On Dec. 8, two Royal Netherlands Air Force F-16s based at Malbork in Poland to provide NATO Baltic Air Policing duties intercepted and escorted two Russian Air Force Su-34 Fullback bombers flying in international airspace.
The two Su-34s, which hadn't filed flight plans, were traveling southbound to Kaliningrad, a Russian exclave, located between Poland and Lithuania and site of of Russian military airfields.

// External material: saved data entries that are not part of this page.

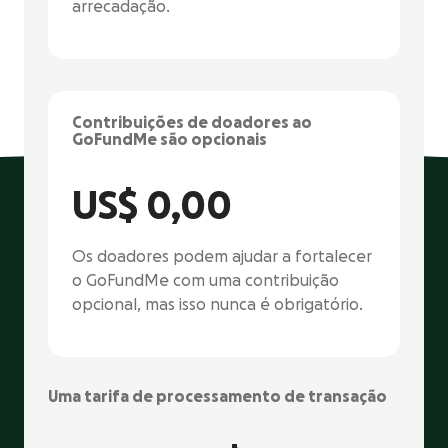
arrecadação.
Contribuições de doadores ao
GoFundMe são opcionais
US$ 0,00
Os doadores podem ajudar a fortalecer
o GoFundMe com uma contribuição
opcional, mas isso nunca é obrigatório.
Uma tarifa de processamento de transação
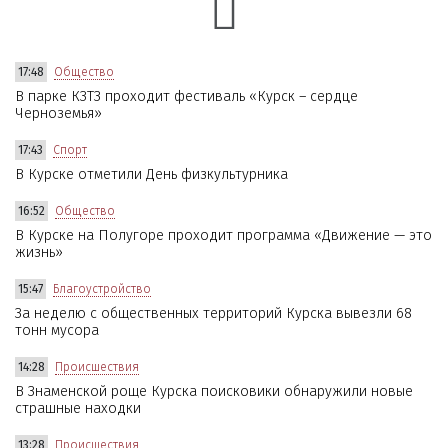
17:48
Общество
В парке КЗТЗ проходит фестиваль «Курск – сердце
Черноземья»
17:43
Спорт
В Курске отметили День физкультурника
16:52
Общество
В Курске на Полугоре проходит программа «Движение — это
жизнь»
15:47
Благоустройство
За неделю с общественных территорий Курска вывезли 68
тонн мусора
14:28
Происшествия
В Знаменской роще Курска поисковики обнаружили новые
страшные находки
13:28
Происшествия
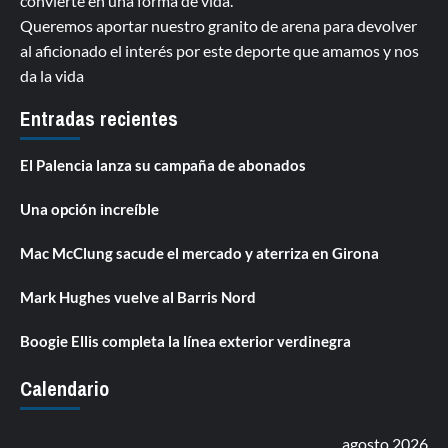
convierte en una forma de vida.
Queremos aportar nuestro granito de arena para devolver
al aficionado el interés por este deporte que amamos y nos
da la vida
Entradas recientes
El Palencia lanza su campaña de abonados
Una opción increíble
Mac McClung sacude el mercado y aterriza en Girona
Mark Hughes vuelve al Barris Nord
Boogie Ellis completa la línea exterior verdinegra
Calendario
agosto 2026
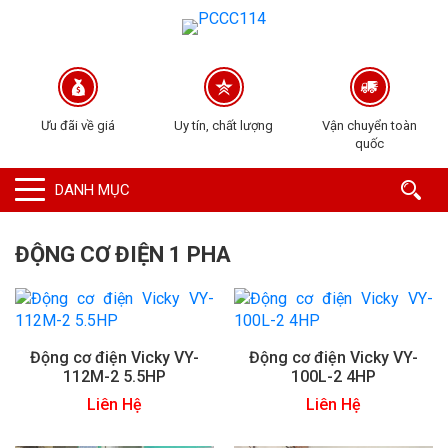
Ưu đãi về giá
Uy tín, chất lượng
Vận chuyển toàn
quốc
DANH MỤC
ĐỘNG CƠ ĐIỆN 1 PHA
Động cơ điện Vicky VY-
Động cơ điện Vicky VY-
112M-2 5.5HP
100L-2 4HP
Liên Hệ
Liên Hệ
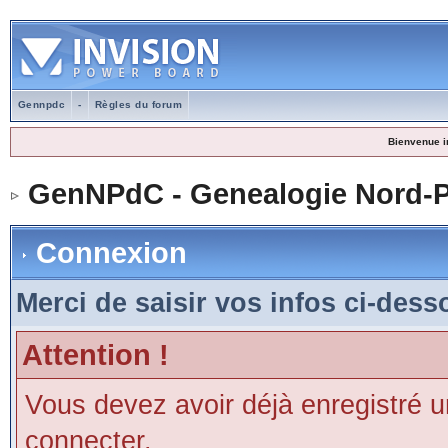
Gennpdc
-
Règles du forum
Bienvenue i
GenNPdC - Genealogie Nord-P
Connexion
Merci de saisir vos infos ci-des
Attention !
Vous devez avoir déjà enregistré 
connecter.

According to the Dutch Ministry of Defense, it was the second interception by Dutch F-16s since the RNlAF planes were detached to Poland on Sept. 3. The first scramble took place on Nov. 12 when the quick reaction alert (QRA) jets shadowed a four-engine Ilyushin transport aircraft flying north of Estonia and Lithuania.
Su-34s are becoming frequent visitors to the airspaces of northern Europe.
The first photos showing Russian Air Force Fullback warplanes in the Baltics were taken last month by RNoAF F-16s on QRA at Bodo airbase. More recently, the Royal Norwegian Air Force has released a heads-up display video showing aggressive Russian flying by a Mig-31 escorting two Su-34s at the end of October off Finmark.
As NATO has highlighted, Russian activities in the Baltics have surged in 2014: since the beginning of the year, NATO planes were scrambled to identify and escort Russian aircraft more than 100 times, three times the number as in 2013.